▶ **YOUR ASSIGNMENT**
In the copy, include every entry exactly but none of its images.

Change detection outputs
--- --- ---
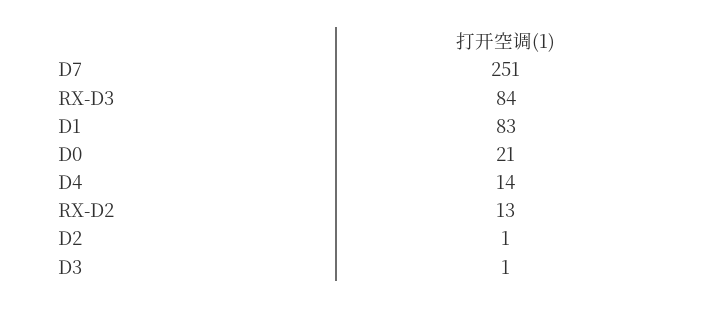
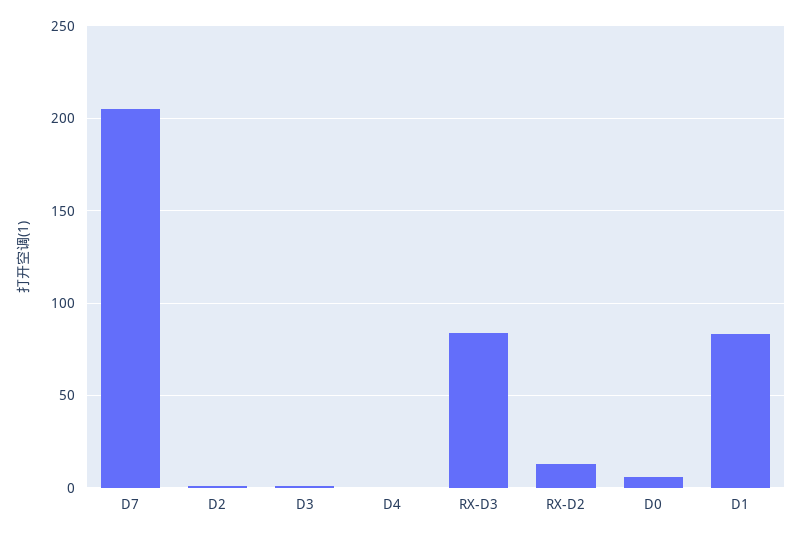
  {
-   "D7": 251,
+   "D7": 205,
    "RX-D3": 84,
    "D1": 83,
-   "D0": 21,
+   "D0": 5,
-   "D4": 14,
+   "D4": 0,
    "RX-D2": 13,
    "D2": 1,
    "D3": 1
  }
--- --- ---
▶ **REPLY TO THE EXERCISE**
  {
-   "D7": 251,
+   "D7": 205,
    "RX-D3": 84,
    "D1": 83,
-   "D0": 21,
+   "D0": 5,
-   "D4": 14,
+   "D4": 0,
    "RX-D2": 13,
    "D2": 1,
    "D3": 1
  }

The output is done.